Lines below containing the word "down" should be copied out.

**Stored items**
□ □ □

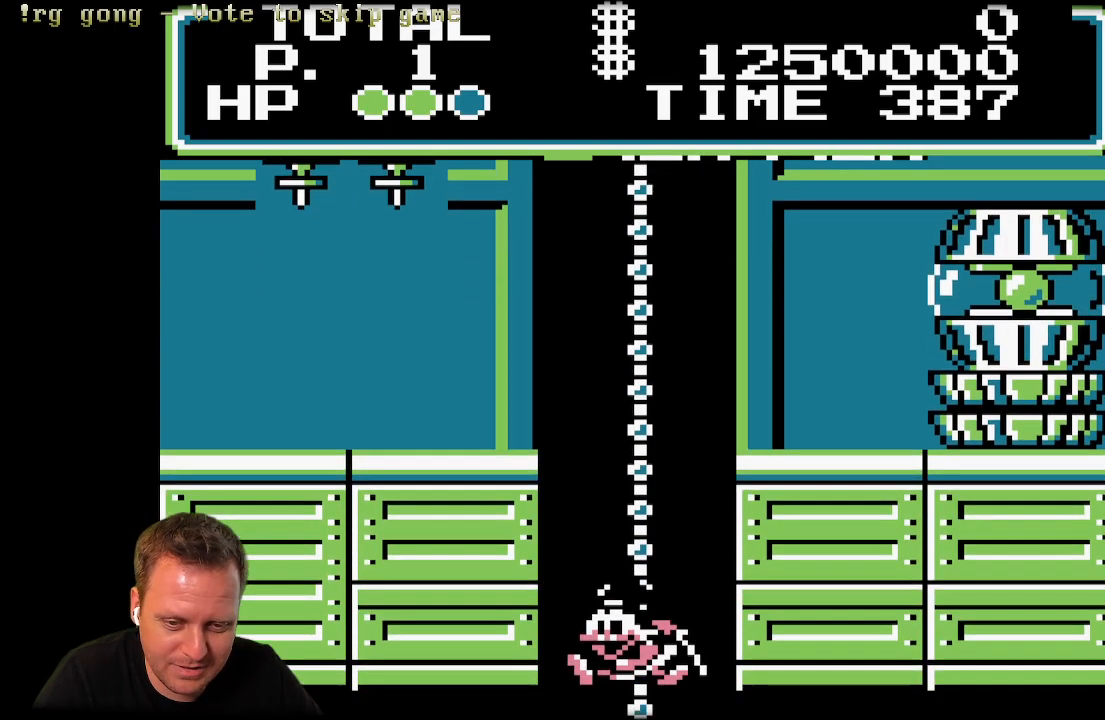
{"buttons": ["DPAD_LEFT"], "left_stick": "center", "right_stick": "center", "events": [[367, "DPAD_LEFT", "up"], [417, "DPAD_LEFT", "down"]]}
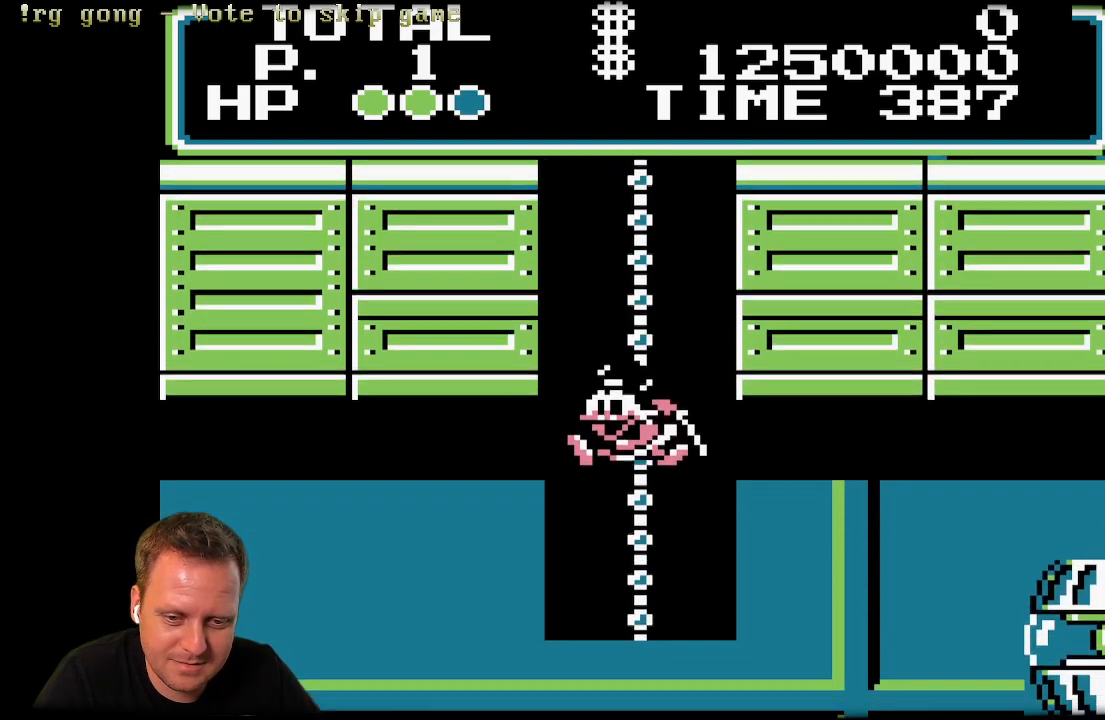
{"buttons": ["X", "DPAD_LEFT"], "left_stick": "center", "right_stick": "center", "events": [[167, "X", "down"]]}
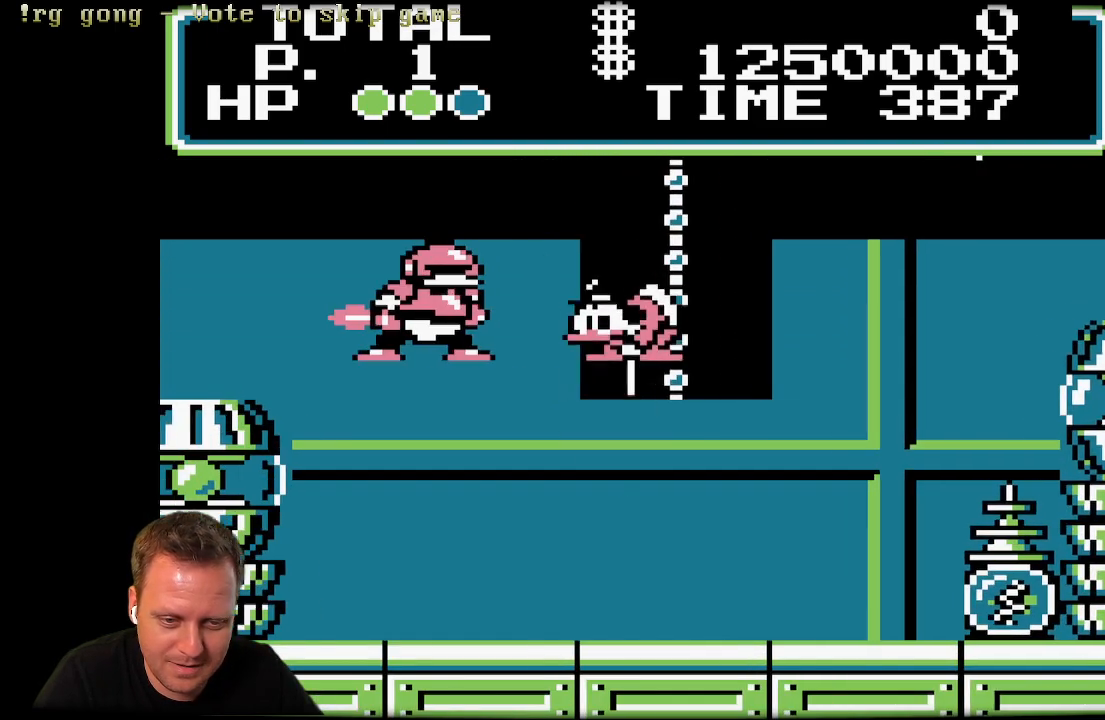
{"buttons": ["X", "DPAD_RIGHT"], "left_stick": "center", "right_stick": "center", "events": [[367, "DPAD_LEFT", "up"], [367, "DPAD_UP", "down"], [383, "DPAD_RIGHT", "down"], [383, "DPAD_UP", "up"]]}
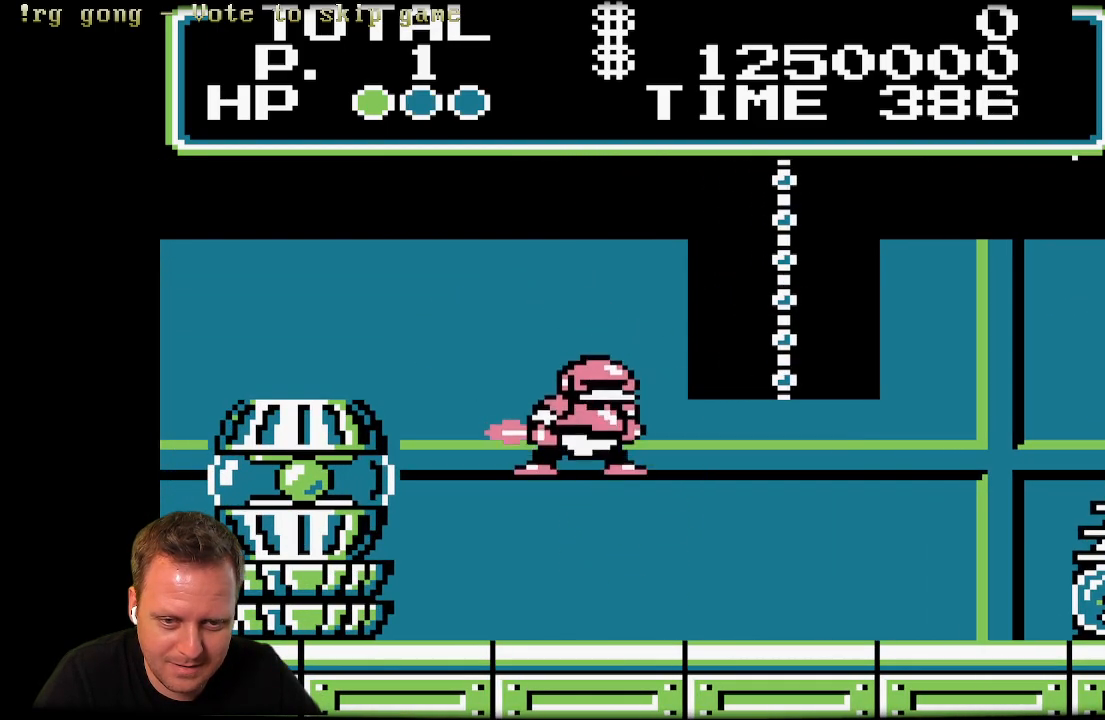
{"buttons": ["X", "DPAD_LEFT"], "left_stick": "center", "right_stick": "center", "events": [[217, "DPAD_RIGHT", "up"], [233, "DPAD_LEFT", "down"]]}
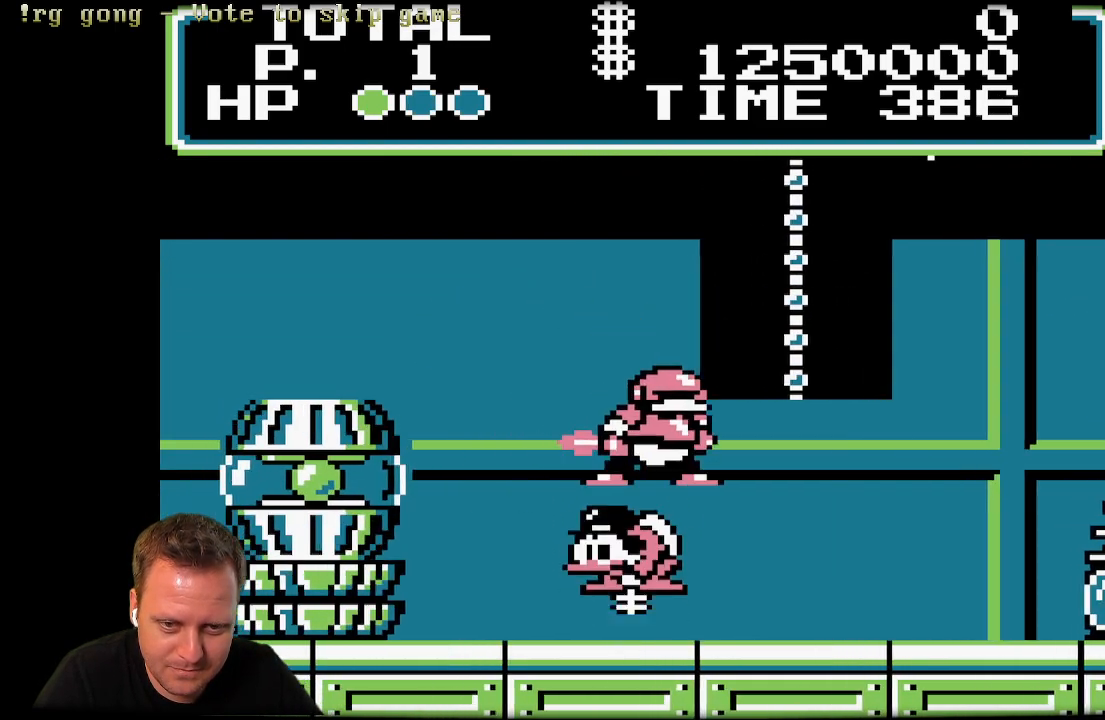
{"buttons": ["X", "DPAD_LEFT"], "left_stick": "center", "right_stick": "center", "events": []}
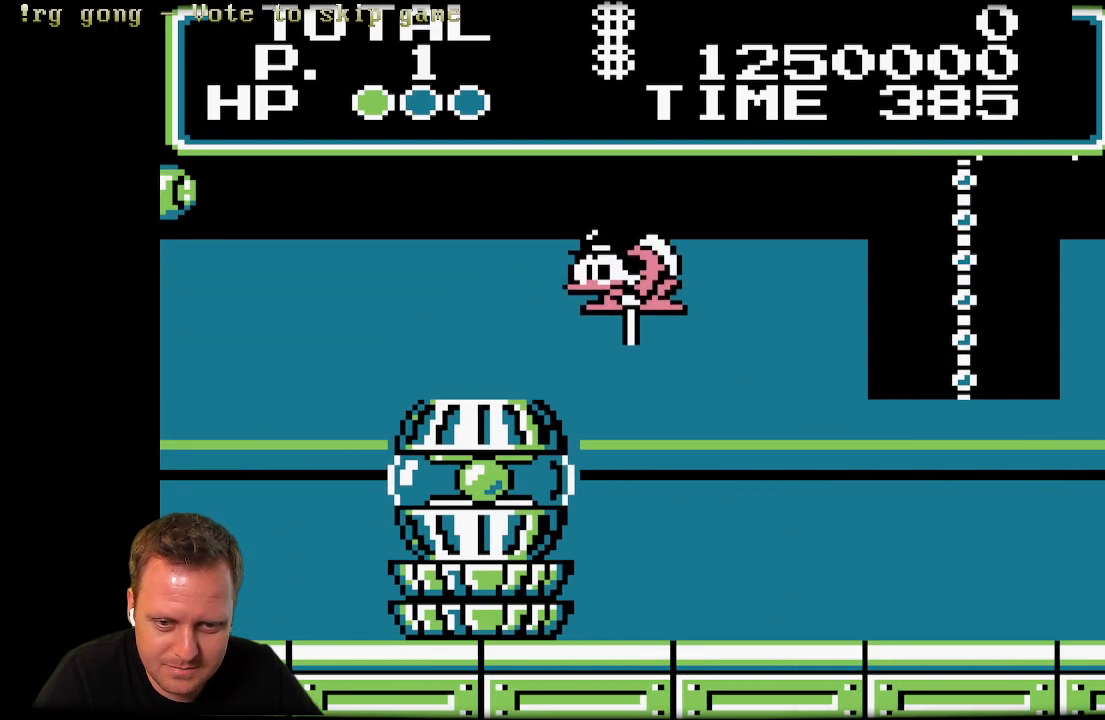
{"buttons": ["X", "DPAD_LEFT"], "left_stick": "center", "right_stick": "center", "events": []}
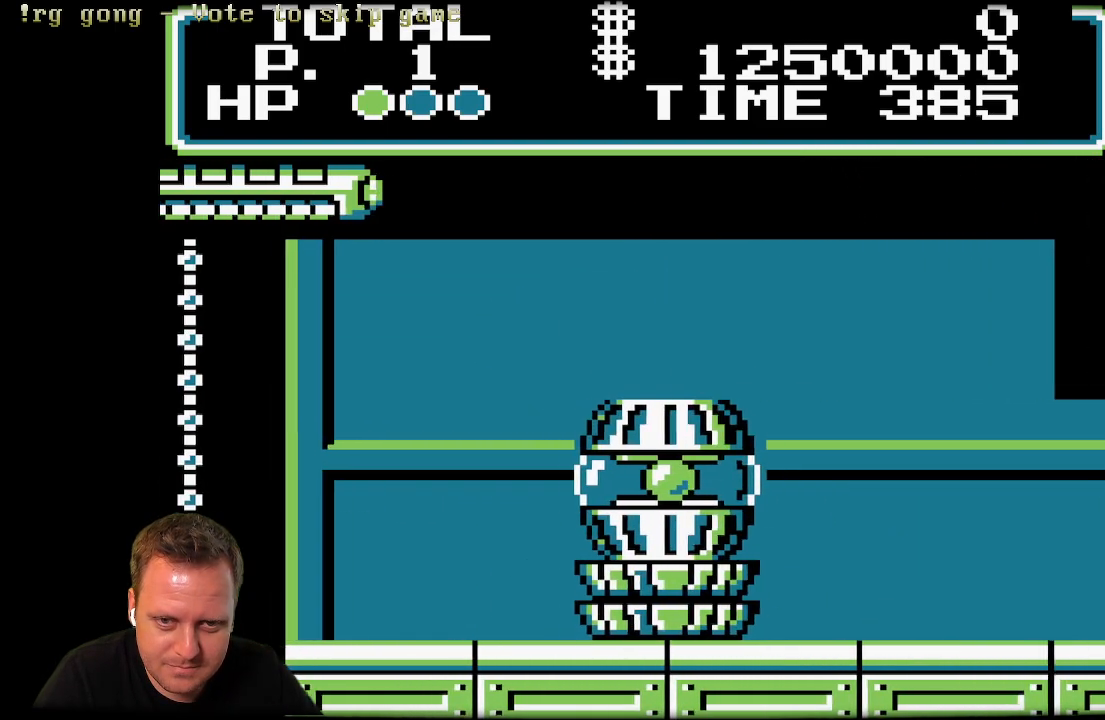
{"buttons": ["X", "DPAD_LEFT"], "left_stick": "center", "right_stick": "center", "events": []}
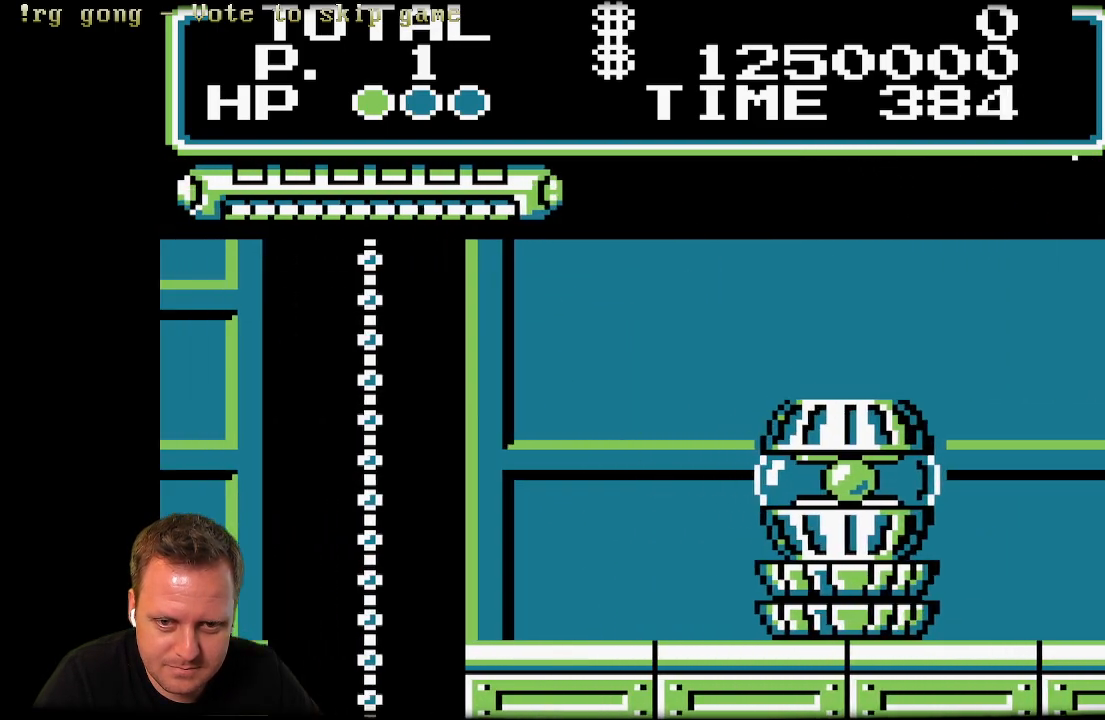
{"buttons": ["X", "DPAD_LEFT"], "left_stick": "center", "right_stick": "center", "events": []}
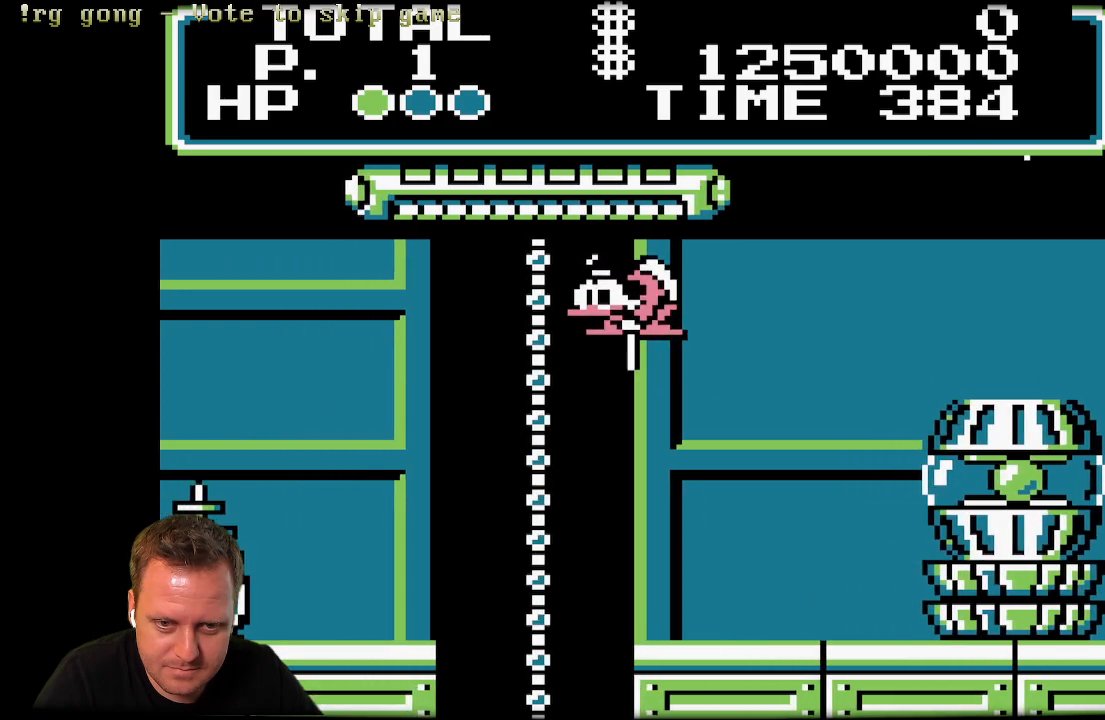
{"buttons": ["DPAD_UP", "DPAD_LEFT"], "left_stick": "center", "right_stick": "center", "events": [[133, "DPAD_UP", "down"], [250, "DPAD_LEFT", "up"], [333, "X", "up"], [483, "DPAD_LEFT", "down"]]}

□ □ □

**TASK ANSWER**
{"buttons": ["DPAD_LEFT"], "left_stick": "center", "right_stick": "center", "events": [[367, "DPAD_LEFT", "up"], [417, "DPAD_LEFT", "down"]]}
{"buttons": ["X", "DPAD_LEFT"], "left_stick": "center", "right_stick": "center", "events": [[167, "X", "down"]]}
{"buttons": ["X", "DPAD_RIGHT"], "left_stick": "center", "right_stick": "center", "events": [[367, "DPAD_LEFT", "up"], [367, "DPAD_UP", "down"], [383, "DPAD_RIGHT", "down"], [383, "DPAD_UP", "up"]]}
{"buttons": ["X", "DPAD_LEFT"], "left_stick": "center", "right_stick": "center", "events": [[217, "DPAD_RIGHT", "up"], [233, "DPAD_LEFT", "down"]]}
{"buttons": ["DPAD_UP", "DPAD_LEFT"], "left_stick": "center", "right_stick": "center", "events": [[133, "DPAD_UP", "down"], [250, "DPAD_LEFT", "up"], [333, "X", "up"], [483, "DPAD_LEFT", "down"]]}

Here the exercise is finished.